I think that’s a good question, and if you think about who’s building these systems, they’re mainly developers these days. I would like to see more ops people, and we do see them building features around it, but I think you’re thinking about this world where the developers are now spending a lot more time in operations, building operations-specific tools. Stepping back, it’s just all software. This software just happens to deploy other software. It’s kind of like writing your own unit tests, right? You’re writing software to test your application, so in this case it’s software to manage applications, but it’s just all software.
As a developer, you may be less interested in deploying and managing a Kubernetes cluster. There are different roles on the team for that, and if you’re in a position where you have a dedicated group of people who are using a hosted system, that’s great. As a developer, what you kind of care about is R20;I have this application, an application running on my local machine, and Docker’s a fantastic piece of software that lets you take a Linux machine and abstract away the needs of SSH, systemd unit files, logging – all of that kind of goes away, but it’s still there underneath the covers.” Docker sits on top of a single machine and gives you this really nice API, you’re packaging the app, push it through a repository and running it anywhere that you find a Docker. This is perfect.
But in production, you have a lot more concerns than just starting and stopping an application. Who’s going to collect the logs and push them to a central place? How do you express the need of “I want this application to run across multiple machines, multiple data centers.” That particular set of requirements needs a higher level tool or language in order to express and enforce to make it happen. A lot of those concerns – you start to get into this idea of clustering. I have multiple machines, and the machines that we’re using these days, these are mainframes; they’re not built to last forever. So we’re dealing with these machines that are going to fail. If you’re in a cloud provider, the VMs are ephemeral, so you have to plan that the machines that you’re running on can be blown away at any given time. They can die, like migration, so you probably want a system that can account for that.

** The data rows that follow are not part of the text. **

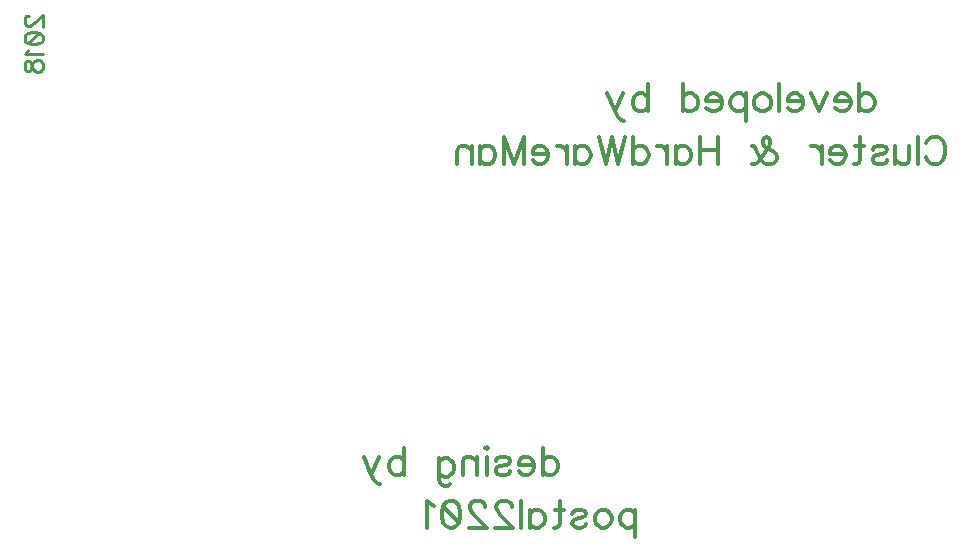
<source format=gbo>
G04 DipTrace 3.2.0.1*
G04 bottom_silk.gbo*
%MOIN*%
G04 #@! TF.FileFunction,Legend,Bot*
G04 #@! TF.Part,Single*
%ADD42C,0.013895*%
%ADD43C,0.009264*%
%FSLAX26Y26*%
G04*
G70*
G90*
G75*
G01*
G04 BotSilk*
%LPD*%
X3257640Y2182623D2*
D42*
Y2092191D1*
Y2139546D2*
X3266196Y2148201D1*
X3274851Y2152479D1*
X3287784D1*
X3296340Y2148201D1*
X3304995Y2139546D1*
X3309273Y2126613D1*
Y2118057D1*
X3304995Y2105124D1*
X3296340Y2096568D1*
X3287784Y2092191D1*
X3274851D1*
X3266196Y2096568D1*
X3257640Y2105124D1*
X3229849Y2126613D2*
X3178216D1*
Y2135268D1*
X3182494Y2143923D1*
X3186772Y2148201D1*
X3195427Y2152479D1*
X3208360D1*
X3216916Y2148201D1*
X3225571Y2139546D1*
X3229849Y2126613D1*
Y2118057D1*
X3225571Y2105124D1*
X3216916Y2096568D1*
X3208360Y2092191D1*
X3195427D1*
X3186772Y2096568D1*
X3178216Y2105124D1*
X3150426Y2152479D2*
X3124560Y2092191D1*
X3098793Y2152479D1*
X3071002Y2126613D2*
X3019369D1*
Y2135268D1*
X3023647Y2143923D1*
X3027925Y2148201D1*
X3036580Y2152479D1*
X3049513D1*
X3058069Y2148201D1*
X3066724Y2139546D1*
X3071002Y2126613D1*
Y2118057D1*
X3066724Y2105124D1*
X3058069Y2096568D1*
X3049513Y2092191D1*
X3036580D1*
X3027925Y2096568D1*
X3019369Y2105124D1*
X2991579Y2182623D2*
Y2092191D1*
X2942299Y2152479D2*
X2950855Y2148201D1*
X2959510Y2139546D1*
X2963788Y2126613D1*
Y2118057D1*
X2959510Y2105124D1*
X2950855Y2096568D1*
X2942299Y2092191D1*
X2929366D1*
X2920711Y2096568D1*
X2912155Y2105124D1*
X2907778Y2118057D1*
Y2126613D1*
X2912155Y2139546D1*
X2920711Y2148201D1*
X2929366Y2152479D1*
X2942299D1*
X2879987D2*
Y2062047D1*
Y2139546D2*
X2871332Y2148101D1*
X2862776Y2152479D1*
X2849843D1*
X2841188Y2148101D1*
X2832632Y2139546D1*
X2828255Y2126613D1*
Y2117957D1*
X2832632Y2105124D1*
X2841188Y2096469D1*
X2849843Y2092191D1*
X2862776D1*
X2871332Y2096469D1*
X2879987Y2105124D1*
X2800464Y2126613D2*
X2748832D1*
Y2135268D1*
X2753110Y2143923D1*
X2757387Y2148201D1*
X2766043Y2152479D1*
X2778976D1*
X2787531Y2148201D1*
X2796187Y2139546D1*
X2800464Y2126613D1*
Y2118057D1*
X2796187Y2105124D1*
X2787531Y2096568D1*
X2778976Y2092191D1*
X2766043D1*
X2757387Y2096568D1*
X2748832Y2105124D1*
X2669408Y2182623D2*
Y2092191D1*
Y2139546D2*
X2677964Y2148201D1*
X2686619Y2152479D1*
X2699552D1*
X2708108Y2148201D1*
X2716763Y2139546D1*
X2721041Y2126613D1*
Y2118057D1*
X2716763Y2105124D1*
X2708108Y2096568D1*
X2699552Y2092191D1*
X2686619D1*
X2677964Y2096568D1*
X2669408Y2105124D1*
X2554136Y2182623D2*
Y2092191D1*
Y2139546D2*
X2545481Y2148201D1*
X2536925Y2152479D1*
X2523992D1*
X2515436Y2148201D1*
X2506781Y2139546D1*
X2502503Y2126613D1*
Y2118057D1*
X2506781Y2105124D1*
X2515436Y2096568D1*
X2523992Y2092191D1*
X2536925D1*
X2545481Y2096568D1*
X2554136Y2105124D1*
X2470335Y2152479D2*
X2444568Y2092191D1*
X2453124Y2074980D1*
X2461779Y2066324D1*
X2470335Y2062047D1*
X2474712D1*
X2418702Y2152479D2*
X2444568Y2092191D1*
X3480808Y1986134D2*
X3485085Y1994690D1*
X3493741Y2003345D1*
X3502296Y2007623D1*
X3519507D1*
X3528162Y2003345D1*
X3536718Y1994690D1*
X3541096Y1986134D1*
X3545373Y1973201D1*
Y1951613D1*
X3541096Y1938779D1*
X3536718Y1930124D1*
X3528162Y1921568D1*
X3519507Y1917191D1*
X3502296D1*
X3493741Y1921568D1*
X3485085Y1930124D1*
X3480808Y1938779D1*
X3453017Y2007623D2*
Y1917191D1*
X3425226Y1977479D2*
Y1934402D1*
X3420948Y1921568D1*
X3412293Y1917191D1*
X3399360D1*
X3390804Y1921568D1*
X3377871Y1934402D1*
Y1977479D2*
Y1917191D1*
X3302726Y1964546D2*
X3307004Y1973201D1*
X3319937Y1977479D1*
X3332870D1*
X3345803Y1973201D1*
X3350081Y1964546D1*
X3345803Y1955990D1*
X3337148Y1951613D1*
X3315659Y1947335D1*
X3307004Y1943057D1*
X3302726Y1934402D1*
Y1930124D1*
X3307004Y1921568D1*
X3319937Y1917191D1*
X3332870D1*
X3345803Y1921568D1*
X3350081Y1930124D1*
X3262002Y2007623D2*
Y1934402D1*
X3257724Y1921568D1*
X3249069Y1917191D1*
X3240513D1*
X3274935Y1977479D2*
X3244791D1*
X3212723Y1951613D2*
X3161090D1*
Y1960268D1*
X3165368Y1968923D1*
X3169645Y1973201D1*
X3178301Y1977479D1*
X3191234D1*
X3199790Y1973201D1*
X3208445Y1964546D1*
X3212723Y1951613D1*
Y1943057D1*
X3208445Y1930124D1*
X3199790Y1921568D1*
X3191234Y1917191D1*
X3178301D1*
X3169645Y1921568D1*
X3161090Y1930124D1*
X3133299Y1977479D2*
Y1917191D1*
Y1951613D2*
X3128922Y1964546D1*
X3120366Y1973201D1*
X3111711Y1977479D1*
X3098778D1*
X2901729D2*
X2906106D1*
X2910384Y1973101D1*
X2914662Y1964546D1*
X2923317Y1943057D1*
X2931873Y1930124D1*
X2940428Y1921469D1*
X2949084Y1917191D1*
X2966294D1*
X2974850Y1921469D1*
X2979228Y1925846D1*
X2983505Y1934402D1*
Y1943057D1*
X2979228Y1951613D1*
X2974850Y1955890D1*
X2944806Y1973101D1*
X2940428Y1977479D1*
X2936150Y1986034D1*
Y1994690D1*
X2940428Y2003245D1*
X2949084Y2007523D1*
X2957639Y2003245D1*
X2962017Y1994690D1*
Y1986034D1*
X2957639Y1973101D1*
X2949084Y1960268D1*
X2927595Y1930124D1*
X2918940Y1921469D1*
X2910384Y1917191D1*
X2901729D1*
X2786456Y2007623D2*
Y1917191D1*
X2726168Y2007623D2*
Y1917191D1*
X2786456Y1964546D2*
X2726168D1*
X2646745Y1977479D2*
Y1917191D1*
Y1964546D2*
X2655300Y1973201D1*
X2663956Y1977479D1*
X2676789D1*
X2685444Y1973201D1*
X2694000Y1964546D1*
X2698378Y1951613D1*
Y1943057D1*
X2694000Y1930124D1*
X2685444Y1921568D1*
X2676789Y1917191D1*
X2663956D1*
X2655300Y1921568D1*
X2646745Y1930124D1*
X2618954Y1977479D2*
Y1917191D1*
Y1951613D2*
X2614577Y1964546D1*
X2606021Y1973201D1*
X2597366Y1977479D1*
X2584433D1*
X2505009Y2007623D2*
Y1917191D1*
Y1964546D2*
X2513565Y1973201D1*
X2522220Y1977479D1*
X2535153D1*
X2543709Y1973201D1*
X2552364Y1964546D1*
X2556642Y1951613D1*
Y1943057D1*
X2552364Y1930124D1*
X2543709Y1921568D1*
X2535153Y1917191D1*
X2522220D1*
X2513565Y1921568D1*
X2505009Y1930124D1*
X2477219Y2007623D2*
X2455630Y1917191D1*
X2434142Y2007623D1*
X2412653Y1917191D1*
X2391065Y2007623D1*
X2311641Y1977479D2*
Y1917191D1*
Y1964546D2*
X2320197Y1973201D1*
X2328852Y1977479D1*
X2341686D1*
X2350341Y1973201D1*
X2358897Y1964546D1*
X2363274Y1951613D1*
Y1943057D1*
X2358897Y1930124D1*
X2350341Y1921568D1*
X2341686Y1917191D1*
X2328852D1*
X2320197Y1921568D1*
X2311641Y1930124D1*
X2283850Y1977479D2*
Y1917191D1*
Y1951613D2*
X2279473Y1964546D1*
X2270917Y1973201D1*
X2262262Y1977479D1*
X2249329D1*
X2221538Y1951613D2*
X2169906D1*
Y1960268D1*
X2174184Y1968923D1*
X2178461Y1973201D1*
X2187117Y1977479D1*
X2200050D1*
X2208605Y1973201D1*
X2217261Y1964546D1*
X2221538Y1951613D1*
Y1943057D1*
X2217261Y1930124D1*
X2208605Y1921568D1*
X2200050Y1917191D1*
X2187117D1*
X2178461Y1921568D1*
X2169906Y1930124D1*
X2073271Y1917191D2*
Y2007623D1*
X2107693Y1917191D1*
X2142115Y2007623D1*
Y1917191D1*
X1993848Y1977479D2*
Y1917191D1*
Y1964546D2*
X2002404Y1973201D1*
X2011059Y1977479D1*
X2023892D1*
X2032548Y1973201D1*
X2041103Y1964546D1*
X2045481Y1951613D1*
Y1943057D1*
X2041103Y1930124D1*
X2032548Y1921568D1*
X2023892Y1917191D1*
X2011059D1*
X2002404Y1921568D1*
X1993848Y1930124D1*
X1966057Y1977479D2*
Y1917191D1*
Y1960268D2*
X1953124Y1973201D1*
X1944469Y1977479D1*
X1931635D1*
X1922980Y1973201D1*
X1918702Y1960268D1*
Y1917191D1*
X2202492Y970123D2*
Y879691D1*
Y927046D2*
X2211048Y935701D1*
X2219703Y939979D1*
X2232636D1*
X2241192Y935701D1*
X2249847Y927046D1*
X2254125Y914113D1*
Y905557D1*
X2249847Y892624D1*
X2241192Y884068D1*
X2232636Y879691D1*
X2219703D1*
X2211048Y884068D1*
X2202492Y892624D1*
X2174701Y914113D2*
X2123069D1*
Y922768D1*
X2127347Y931423D1*
X2131624Y935701D1*
X2140280Y939979D1*
X2153213D1*
X2161768Y935701D1*
X2170424Y927046D1*
X2174701Y914113D1*
Y905557D1*
X2170424Y892624D1*
X2161768Y884068D1*
X2153213Y879691D1*
X2140280D1*
X2131624Y884068D1*
X2123069Y892624D1*
X2047923Y927046D2*
X2052201Y935701D1*
X2065134Y939979D1*
X2078067D1*
X2091000Y935701D1*
X2095278Y927046D1*
X2091000Y918490D1*
X2082345Y914113D1*
X2060856Y909835D1*
X2052201Y905557D1*
X2047923Y896902D1*
Y892624D1*
X2052201Y884068D1*
X2065134Y879691D1*
X2078067D1*
X2091000Y884068D1*
X2095278Y892624D1*
X2020132Y970123D2*
X2015855Y965845D1*
X2011477Y970123D1*
X2015855Y974500D1*
X2020132Y970123D1*
X2015855Y939979D2*
Y879691D1*
X1983687Y939979D2*
Y879691D1*
Y922768D2*
X1970754Y935701D1*
X1962098Y939979D1*
X1949265D1*
X1940610Y935701D1*
X1936332Y922768D1*
Y879691D1*
X1856908Y935701D2*
Y866758D1*
X1861186Y853924D1*
X1865464Y849547D1*
X1874119Y845269D1*
X1887052D1*
X1895608Y849547D1*
X1856908Y922768D2*
X1865464Y931323D1*
X1874119Y935701D1*
X1887052D1*
X1895608Y931323D1*
X1904263Y922768D1*
X1908541Y909835D1*
Y901179D1*
X1904263Y888346D1*
X1895608Y879691D1*
X1887052Y875413D1*
X1874119D1*
X1865464Y879691D1*
X1856908Y888346D1*
X1741636Y970123D2*
Y879691D1*
Y927046D2*
X1732981Y935701D1*
X1724425Y939979D1*
X1711492D1*
X1702936Y935701D1*
X1694281Y927046D1*
X1690003Y914113D1*
Y905557D1*
X1694281Y892624D1*
X1702936Y884068D1*
X1711492Y879691D1*
X1724425D1*
X1732981Y884068D1*
X1741636Y892624D1*
X1657835Y939979D2*
X1632068Y879691D1*
X1640624Y862480D1*
X1649279Y853824D1*
X1657835Y849547D1*
X1662212D1*
X1606202Y939979D2*
X1632068Y879691D1*
X2512422Y764979D2*
Y674547D1*
Y752046D2*
X2503767Y760601D1*
X2495211Y764979D1*
X2482278D1*
X2473623Y760601D1*
X2465067Y752046D1*
X2460690Y739113D1*
Y730457D1*
X2465067Y717624D1*
X2473623Y708969D1*
X2482278Y704691D1*
X2495211D1*
X2503767Y708969D1*
X2512422Y717624D1*
X2411411Y764979D2*
X2419966Y760701D1*
X2428622Y752046D1*
X2432899Y739113D1*
Y730557D1*
X2428622Y717624D1*
X2419966Y709068D1*
X2411411Y704691D1*
X2398478D1*
X2389822Y709068D1*
X2381267Y717624D1*
X2376889Y730557D1*
Y739113D1*
X2381267Y752046D1*
X2389822Y760701D1*
X2398478Y764979D1*
X2411411D1*
X2301744Y752046D2*
X2306022Y760701D1*
X2318955Y764979D1*
X2331888D1*
X2344821Y760701D1*
X2349099Y752046D1*
X2344821Y743490D1*
X2336166Y739113D1*
X2314677Y734835D1*
X2306022Y730557D1*
X2301744Y721902D1*
Y717624D1*
X2306022Y709068D1*
X2318955Y704691D1*
X2331888D1*
X2344821Y709068D1*
X2349099Y717624D1*
X2261020Y795123D2*
Y721902D1*
X2256742Y709068D1*
X2248087Y704691D1*
X2239531D1*
X2273953Y764979D2*
X2243809D1*
X2160108D2*
Y704691D1*
Y752046D2*
X2168663Y760701D1*
X2177319Y764979D1*
X2190152D1*
X2198808Y760701D1*
X2207363Y752046D1*
X2211741Y739113D1*
Y730557D1*
X2207363Y717624D1*
X2198808Y709068D1*
X2190152Y704691D1*
X2177319D1*
X2168663Y709068D1*
X2160108Y717624D1*
X2132317Y795123D2*
Y704691D1*
X2100149Y773534D2*
Y777812D1*
X2095871Y786467D1*
X2091593Y790745D1*
X2082938Y795023D1*
X2065727D1*
X2057172Y790745D1*
X2052894Y786467D1*
X2048516Y777812D1*
Y769257D1*
X2052894Y760601D1*
X2061449Y747768D1*
X2104526Y704691D1*
X2044238D1*
X2012070Y773534D2*
Y777812D1*
X2007793Y786467D1*
X2003515Y790745D1*
X1994860Y795023D1*
X1977649D1*
X1969093Y790745D1*
X1964815Y786467D1*
X1960438Y777812D1*
Y769257D1*
X1964815Y760601D1*
X1973371Y747768D1*
X2016448Y704691D1*
X1956160D1*
X1902503Y795023D2*
X1915436Y790745D1*
X1924091Y777812D1*
X1928369Y756323D1*
Y743390D1*
X1924091Y721902D1*
X1915436Y708969D1*
X1902503Y704691D1*
X1893947D1*
X1881014Y708969D1*
X1872459Y721902D1*
X1868081Y743390D1*
Y756323D1*
X1872459Y777812D1*
X1881014Y790745D1*
X1893947Y795023D1*
X1902503D1*
X1872459Y777812D2*
X1924091Y721902D1*
X1840291Y777812D2*
X1831635Y782190D1*
X1818702Y795023D1*
Y704691D1*
X490143Y2411871D2*
D43*
X487291D1*
X481521Y2409019D1*
X478669Y2406167D1*
X475817Y2400397D1*
Y2388923D1*
X478669Y2383220D1*
X481521Y2380368D1*
X487291Y2377449D1*
X492995D1*
X498765Y2380368D1*
X507321Y2386071D1*
X536039Y2414789D1*
Y2374597D1*
X475817Y2338826D2*
X478669Y2347448D1*
X487291Y2353219D1*
X501617Y2356070D1*
X510239D1*
X524565Y2353218D1*
X533187Y2347448D1*
X536039Y2338826D1*
Y2333122D1*
X533187Y2324500D1*
X524565Y2318797D1*
X510239Y2315878D1*
X501617D1*
X487291Y2318797D1*
X478669Y2324500D1*
X475817Y2333123D1*
Y2338826D1*
X487291Y2318797D2*
X524565Y2353218D1*
X487291Y2297351D2*
X484373Y2291581D1*
X475817Y2282959D1*
X536039D1*
X475817Y2250106D2*
X478669Y2258662D1*
X484373Y2261580D1*
X490143D1*
X495847Y2258662D1*
X498765Y2252958D1*
X501617Y2241484D1*
X504469Y2232862D1*
X510239Y2227158D1*
X515943Y2224306D1*
X524565D1*
X530269Y2227158D1*
X533187Y2230010D1*
X536039Y2238632D1*
Y2250106D1*
X533187Y2258662D1*
X530269Y2261580D1*
X524565Y2264432D1*
X515943D1*
X510239Y2261580D1*
X504469Y2255810D1*
X501617Y2247254D1*
X498765Y2235780D1*
X495847Y2230010D1*
X490143Y2227158D1*
X484373D1*
X478669Y2230010D1*
X475817Y2238632D1*
Y2250106D1*
M02*

</source>
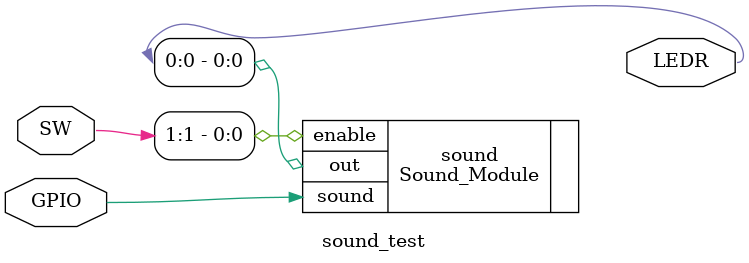
<source format=v>
module sound_test(GPIO, LEDR, SW);
	input [0:0]GPIO;
	input [17:0]SW;
	output [17:0]LEDR;
	Sound_Module sound(.sound(GPIO[0]), .out(LEDR[0]), .enable(SW[1]));
endmodule
	
</source>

[00:27:54.03] From history in general, the core principle, even if you’re not using Kubernetes, your team is going to have to build something very similar. How do I decide which machine my application runs on? Well, if you have a dev ops team and depending on how they do things, they may be recording that decision in a spreadsheet, in a tool like Ansible where you say, “This app runs the database. This server runs my web application.” That would be manual scheduling, right? That concept of scheduling, as a human you would say “Well, we know that’s the database server, because it has this name or it has this storage.” That act of scheduling in Kubernetes is an automated process where you as a developer can craft one of these manifests where there’s a deployment manifest. You can say, “My application needs one CPU and let’s say 16 megs of RAM. That’s enough to handle this many requests per second. If you want to scale above that, then give me more of those instances running and then we can actually scale horizontally.” So as a developer, there’s that dev test cycle, which is great for a single machine, but when it goes to production, as a developer you need a new set of concepts to express “I need five copies of these applications running, with these resource requirements. And oh, I’d also like to expose these to our customers over this particular port, not that port.”
So if you think about it, Kubernetes takes a dev ops team and rolls it into a system, and in return gives you the developer an API that you can use to express what your application needs to run in production.